Virtual event brings Minnesotan activist Jeanelle Austin to ASU

"This is our collective PTSD" protest sign. (Photo courtesy of Maya Washington/George Floyd Global Memorial)

A Minnesotan woman crucial in the creation and preservation of the George Floyd Memorial emphasized the importance of people being able to tell their own stories in her recent lecture.  

As a part of Arizona State University and Los Angeles County Museum of Art’s partnership, the “Navigating Change in Museums” public lecture series, Jeanelle Austin gave a lecture on Zoom titled “Let the People Tell Their Own Story: The Traumatic Legacy of the White Exhibition of Black Death,” on Monday, Jan. 31.

Living three blocks away from where Floyd’s killing took place in May of 2020 at the hands of the Minneapolis Police Department, Austin has seen people come to the memorial to pay their respects, leave offerings, grieve and protest.

Throughout the 20 months since Floyd’s death, museum curators have attempted to collect and preserve artifacts of the memorial, but protesters stopped this removal while demanding to tell their own story of racial victimization.

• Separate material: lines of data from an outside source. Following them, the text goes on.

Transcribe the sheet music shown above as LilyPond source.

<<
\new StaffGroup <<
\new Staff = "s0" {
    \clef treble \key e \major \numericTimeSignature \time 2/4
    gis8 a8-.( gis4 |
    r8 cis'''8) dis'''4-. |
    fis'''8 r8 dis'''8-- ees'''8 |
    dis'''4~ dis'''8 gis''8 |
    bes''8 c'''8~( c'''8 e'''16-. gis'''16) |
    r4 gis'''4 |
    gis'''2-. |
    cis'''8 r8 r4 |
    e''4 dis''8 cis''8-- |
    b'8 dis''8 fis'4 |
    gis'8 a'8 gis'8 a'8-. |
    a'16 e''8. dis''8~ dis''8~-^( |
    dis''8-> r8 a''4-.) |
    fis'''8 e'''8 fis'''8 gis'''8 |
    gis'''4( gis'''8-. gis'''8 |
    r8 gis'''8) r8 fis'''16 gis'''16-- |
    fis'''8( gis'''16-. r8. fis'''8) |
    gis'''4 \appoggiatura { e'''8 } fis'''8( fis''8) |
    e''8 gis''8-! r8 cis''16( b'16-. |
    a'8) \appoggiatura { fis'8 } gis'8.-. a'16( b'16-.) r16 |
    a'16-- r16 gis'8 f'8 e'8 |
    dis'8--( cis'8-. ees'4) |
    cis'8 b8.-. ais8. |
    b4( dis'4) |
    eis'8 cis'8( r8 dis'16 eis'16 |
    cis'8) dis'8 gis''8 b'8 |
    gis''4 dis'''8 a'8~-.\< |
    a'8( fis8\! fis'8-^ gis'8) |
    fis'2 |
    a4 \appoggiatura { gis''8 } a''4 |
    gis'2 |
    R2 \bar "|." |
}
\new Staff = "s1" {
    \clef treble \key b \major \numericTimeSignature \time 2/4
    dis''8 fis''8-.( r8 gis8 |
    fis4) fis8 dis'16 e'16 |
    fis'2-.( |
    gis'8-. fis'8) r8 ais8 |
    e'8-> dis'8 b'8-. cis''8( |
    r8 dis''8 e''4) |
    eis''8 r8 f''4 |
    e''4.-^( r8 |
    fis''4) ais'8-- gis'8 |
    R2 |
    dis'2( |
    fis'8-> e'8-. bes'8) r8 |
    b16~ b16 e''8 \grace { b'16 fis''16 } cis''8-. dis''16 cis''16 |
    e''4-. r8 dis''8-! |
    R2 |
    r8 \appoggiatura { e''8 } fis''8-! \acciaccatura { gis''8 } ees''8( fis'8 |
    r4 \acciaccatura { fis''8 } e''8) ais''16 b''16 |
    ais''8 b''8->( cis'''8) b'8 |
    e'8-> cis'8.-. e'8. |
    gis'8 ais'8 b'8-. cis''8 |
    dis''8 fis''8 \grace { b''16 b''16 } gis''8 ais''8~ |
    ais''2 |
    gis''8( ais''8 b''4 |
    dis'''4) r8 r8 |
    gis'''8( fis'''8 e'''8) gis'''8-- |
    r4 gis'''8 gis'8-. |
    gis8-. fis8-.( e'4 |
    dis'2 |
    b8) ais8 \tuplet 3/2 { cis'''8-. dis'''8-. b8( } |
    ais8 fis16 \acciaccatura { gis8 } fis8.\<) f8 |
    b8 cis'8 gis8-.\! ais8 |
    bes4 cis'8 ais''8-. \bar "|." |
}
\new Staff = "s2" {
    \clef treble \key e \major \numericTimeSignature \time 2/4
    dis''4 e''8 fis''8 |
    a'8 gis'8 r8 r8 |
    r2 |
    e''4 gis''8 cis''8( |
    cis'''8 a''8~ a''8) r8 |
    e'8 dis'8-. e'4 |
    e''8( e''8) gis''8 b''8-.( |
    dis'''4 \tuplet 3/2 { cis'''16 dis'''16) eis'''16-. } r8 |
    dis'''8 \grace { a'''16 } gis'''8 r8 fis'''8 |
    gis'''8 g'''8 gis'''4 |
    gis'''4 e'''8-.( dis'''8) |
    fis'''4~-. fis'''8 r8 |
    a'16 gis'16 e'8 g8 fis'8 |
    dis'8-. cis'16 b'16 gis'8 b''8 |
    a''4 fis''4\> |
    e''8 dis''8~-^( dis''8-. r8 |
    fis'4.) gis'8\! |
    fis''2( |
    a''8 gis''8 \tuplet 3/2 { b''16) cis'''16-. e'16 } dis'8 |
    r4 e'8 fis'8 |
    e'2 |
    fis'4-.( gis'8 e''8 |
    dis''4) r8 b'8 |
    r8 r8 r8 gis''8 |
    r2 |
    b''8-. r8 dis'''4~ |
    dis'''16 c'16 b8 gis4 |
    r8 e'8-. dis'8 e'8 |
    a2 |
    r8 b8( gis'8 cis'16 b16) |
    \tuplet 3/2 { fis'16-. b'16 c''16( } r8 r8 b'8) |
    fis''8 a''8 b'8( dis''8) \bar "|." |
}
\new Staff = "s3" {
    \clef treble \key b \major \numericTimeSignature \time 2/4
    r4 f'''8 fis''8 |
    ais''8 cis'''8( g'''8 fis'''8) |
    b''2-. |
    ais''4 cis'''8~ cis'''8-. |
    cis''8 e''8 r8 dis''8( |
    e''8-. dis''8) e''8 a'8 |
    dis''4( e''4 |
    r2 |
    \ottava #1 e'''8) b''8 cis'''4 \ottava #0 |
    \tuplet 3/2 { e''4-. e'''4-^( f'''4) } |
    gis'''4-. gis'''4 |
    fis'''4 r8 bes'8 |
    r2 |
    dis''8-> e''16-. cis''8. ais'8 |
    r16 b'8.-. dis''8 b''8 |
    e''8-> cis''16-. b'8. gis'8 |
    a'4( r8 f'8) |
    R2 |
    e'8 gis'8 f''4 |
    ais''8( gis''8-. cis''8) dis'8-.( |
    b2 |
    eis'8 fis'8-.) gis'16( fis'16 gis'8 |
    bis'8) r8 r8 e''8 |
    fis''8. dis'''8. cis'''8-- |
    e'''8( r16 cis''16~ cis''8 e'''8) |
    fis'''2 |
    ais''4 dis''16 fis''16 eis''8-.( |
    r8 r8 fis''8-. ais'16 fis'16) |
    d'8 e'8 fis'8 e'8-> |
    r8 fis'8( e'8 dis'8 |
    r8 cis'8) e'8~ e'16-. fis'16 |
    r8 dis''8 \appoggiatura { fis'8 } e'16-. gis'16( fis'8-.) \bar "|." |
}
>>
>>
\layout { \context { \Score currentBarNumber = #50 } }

Austin is the co-founder of the George Floyd Global Memorial and caretaker of the memorials at George Floyd Square in Minnesota. Through her work, Austin aims to give a voice to Black communities, who truly understand the horrors of lynching and the terror of violence that has shaped and formed them.

“As a community of storytellers, as shapers of the memory of the people, we have a historical, moral and ethical responsibility to tell all the horrors of lynching,” Austin said during the lecture. “But in order to do this well, we must allow Black people to do that process. Black people have to be allowed to tell our own story, because we hold the story differently in our bodies, as the targets of this kind of terror.”

She highlighted that Floyd’s memorial is a place of community, public grief and liberation, existing to “conserve and preserve these stories of racial injustice.” 

The work of Austin and her team, along with ASU-LACMA, has provided insight into why people should avoid exhibiting Black death. 

“The harm is not in the story of Black death,” Austin said. “The harm is in the actual act of exhibiting the narrative.”

Starting in 2018, ASU partnered with LACMA. The university hopes to “culturally diversify the leadership of art museums in the United States,” according to the partnership website.

ASU-LACMA has achieved this through the creation of the Master’s Fellowship in Art History, which is a three-year program combining academics with exposure to museum work. In turn, they created the lecture series, with the most recent rendition being Austin’s lecture, which was followed by a short Q&A session.

A student of the program and employee of LACMA’s Balch Art Research Library, Mariama Salia moderated the Q&A portion of the event. She said as a Black and queer woman, hearing Austin speak was “inspiring” and “righteous.” 

“The work they are constructing/maintaining are the reasons why I agreed to do this program, to try and increase awareness of other means of artistic gathering that don’t need to use the traditional methods of museum systems,” Salia said.  

“We are all fighting against white supremacy — and once people allow themselves to see that truth, the healing will follow as we come together to learn and create something different,” Salia said. “I think there needs to be a willingness for those used to the comfort afforded to them by the current oppressive systems to see this truth in order for majority reconciliation.”

Likewise, ASU psychology student and attendant of the speech Noah Peralta said he was taken back by the power of Austin’s words. Peralta said he sees the importance of this generation coming together to forge change for those who are marginalized. 

“People’s rights aren’t an opinion. I can see why people protested against museums removing the memorial,” Peralta said. “It is more than just history to be preserved for the future. It isn’t a segment of a history book.”